• EXTRACTED RECORDS:
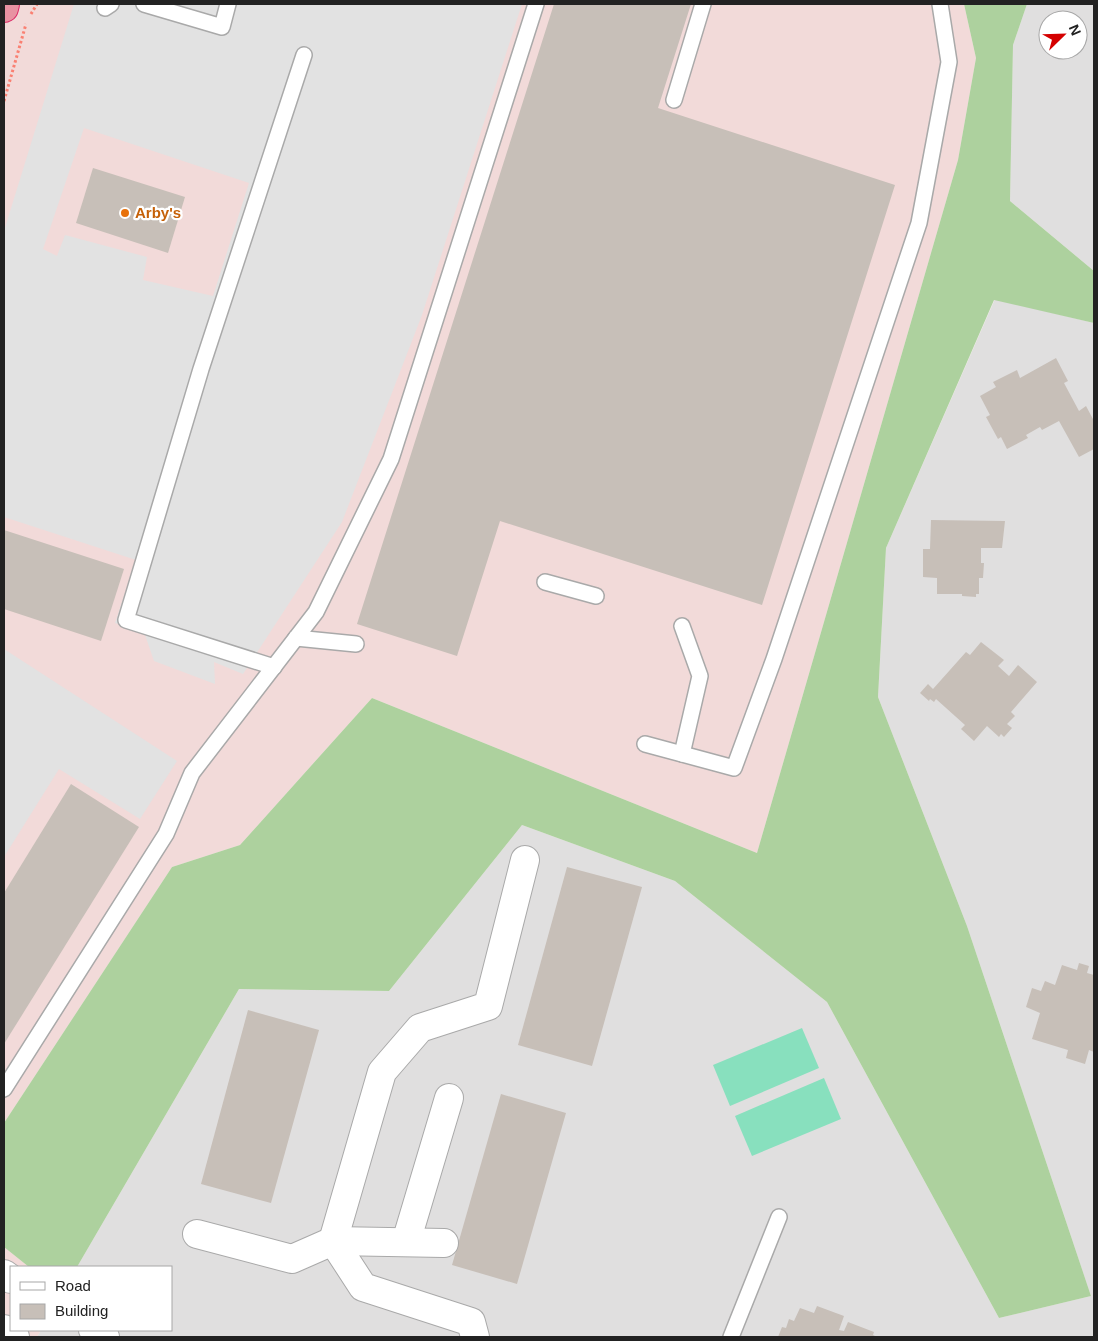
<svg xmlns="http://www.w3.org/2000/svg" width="1098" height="1341" font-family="Helvetica,sans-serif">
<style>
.residential{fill:#e0dfdf;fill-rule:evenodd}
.commercial{fill:#f2dad9}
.forest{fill:#add19e}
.pitch{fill:#88e0be}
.parking{fill:#e2e2e2;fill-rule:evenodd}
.building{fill:#c7bfb8}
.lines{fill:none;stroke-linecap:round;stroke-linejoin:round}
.lane-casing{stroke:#a9a9a9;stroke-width:18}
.street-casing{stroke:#a9a9a9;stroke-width:30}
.highway-casing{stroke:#dc2a67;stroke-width:30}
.path{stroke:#fa8072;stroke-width:3;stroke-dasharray:2.5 2.5;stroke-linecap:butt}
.lane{stroke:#fff;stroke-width:15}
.street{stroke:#fff;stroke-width:28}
.highway{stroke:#e892a2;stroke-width:28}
.food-dot{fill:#e8710a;stroke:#fff;stroke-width:2}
.labels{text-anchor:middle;stroke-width:4.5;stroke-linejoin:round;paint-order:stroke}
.food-label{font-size:15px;font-weight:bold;fill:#c56008;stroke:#fff;text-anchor:start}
</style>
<rect width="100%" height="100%" fill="#f2efe9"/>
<g class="residential">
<path d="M1027,4h67v267l-84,-70 3,-156zM1048,20h30v30h-30z"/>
<polygon points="995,299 1094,323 1094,1337 37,1337 41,1330 171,1330 171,1267 77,1267 239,989 389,991 522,825 675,881 827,1002 999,1318 1091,1296 967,926 878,697 886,548"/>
</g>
<g class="commercial">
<polygon points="4,4 964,4 976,58 958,160 757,853 372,698 240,845 172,867 4,1123"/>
<polygon points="4,1247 29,1267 11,1267 11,1330 41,1330 37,1337 4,1337"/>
</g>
<polygon class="forest" points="964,4 1027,4 1013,45 1010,201 1094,271 1094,323 994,300 886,548 878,697 967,926 1091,1296 999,1318 827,1002 675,881 522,825 389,991 239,989 77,1267 29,1267 4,1247 4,1123 172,867 240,845 372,698 757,853 958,160 976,58"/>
<g class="pitch">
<polygon points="802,1028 819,1068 730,1106 713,1065"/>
<polygon points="824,1078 841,1119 752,1156 735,1116"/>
</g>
<g class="parking">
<path d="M74,4h448l-100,311 -80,207 -99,152 -29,-12 1,22 -61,-23 -10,-29 -29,-9 21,-63 -132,-43v-286zM84,128l165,55 -36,113 -70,-16 4,-23 -82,-22 -8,21 -14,-7z"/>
<polygon points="4,649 177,761 140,819 59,769 4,857"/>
</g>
<g class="building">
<polygon points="554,4 691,4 658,108 895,185 762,605 500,521 457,656 357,624"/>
<polygon points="93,168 185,197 168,253 76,223"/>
<polygon points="1056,358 1068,381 1064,383 1079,411 1086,406 1094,421 1094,449 1079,457 1059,421 1042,430 1040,427 1026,435 1028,438 1007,449 1001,437 998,439 986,417 990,415 980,396 996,387 993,382 1017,370 1020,378"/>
<polygon points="931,520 1005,521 1002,548 981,548 981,563 984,563 983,578 979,578 979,594 976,594 976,597 962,596 962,594 937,594 937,578 923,577 923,549 930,549"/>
<polygon points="4,530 124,569 101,641 4,609"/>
<polygon points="981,642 1004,660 998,666 1009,676 1018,665 1037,682 1011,712 1015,716 1007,724 1012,728 1004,737 1001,734 999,737 987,726 974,741 961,729 965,725 936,699 934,702 930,699 929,701 920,693 928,684 933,689 966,652 970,655"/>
<polygon points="71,784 139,827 4,1044 4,893"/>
<polygon points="567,867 642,887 592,1066 518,1045"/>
<polygon points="1079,963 1089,966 1087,973 1094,975 1094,1052 1089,1050 1085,1064 1066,1058 1068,1050 1032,1039 1040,1013 1026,1007 1032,988 1041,991 1045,981 1055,985 1062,965 1077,970"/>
<polygon points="248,1010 319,1030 271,1203 201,1184"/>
<polygon points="501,1094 566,1113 517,1284 452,1265"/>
<polygon points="817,1306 844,1316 839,1330 844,1331 848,1322 874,1332 873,1335 877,1337 778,1337 782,1327 786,1328 789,1319 794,1321 800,1308 814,1313"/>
</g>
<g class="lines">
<g class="lane-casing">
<g id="lane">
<polyline points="144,4 222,27 228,4"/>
<polyline points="105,8 111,4"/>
<polyline points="674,100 703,4"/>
<polyline points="545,582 596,596"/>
<polyline points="296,638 356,644"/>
<polyline points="274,667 126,620 201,369 304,55"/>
<polyline points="645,744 734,768 774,659 919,223 949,62 940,4"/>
<polyline points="682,754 700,676 682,626"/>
<polyline points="4,1089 166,834 192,773 316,612 391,459 536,4"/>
<polyline points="731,1337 779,1217"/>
</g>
</g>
<g class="street-casing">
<g id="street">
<polyline points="197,1234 292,1259 333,1241 444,1243"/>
<polyline points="406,1242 449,1098"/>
<polyline points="4,1274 11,1279"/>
<polyline points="4,1329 15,1337"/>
<polyline points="93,1330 105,1337"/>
<polyline points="475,1337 471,1322 363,1287 333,1241 382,1072 420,1028 488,1006 525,860"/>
</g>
</g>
<g class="highway-casing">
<polyline id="highway" points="4,8 5,4"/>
</g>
<g class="path">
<polyline points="31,14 37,4"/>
<polyline points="4,101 26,24"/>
</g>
<use href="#lane" class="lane"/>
<use href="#street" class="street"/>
<use href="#highway" class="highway"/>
</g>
<circle class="food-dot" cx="125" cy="213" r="5"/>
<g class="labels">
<g class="food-label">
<text x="135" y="218">Arby's</text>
</g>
</g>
<rect width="1098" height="1341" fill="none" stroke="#222222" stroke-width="10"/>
<rect x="10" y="1266" width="162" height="65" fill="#ffffff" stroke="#a7a7a7"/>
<rect x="20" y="1282" width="25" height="8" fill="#ffffff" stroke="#a7a7a7"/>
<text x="55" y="1291" font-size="15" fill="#222222">Road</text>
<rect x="20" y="1304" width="25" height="15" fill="#c7bfb8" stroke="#a7a7a7"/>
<text x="55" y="1316" font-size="15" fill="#222222">Building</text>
<g transform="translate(1063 35) rotate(67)"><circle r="24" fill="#ffffff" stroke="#a7a7a7"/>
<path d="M0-4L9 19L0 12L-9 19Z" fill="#d40000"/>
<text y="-8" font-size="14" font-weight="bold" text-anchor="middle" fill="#222222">N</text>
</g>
</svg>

• WHAT IS NEEDED:
Reply with nothing except the number of lines in the listing above that include "rule".

• EXERCISE SOLUTION:
2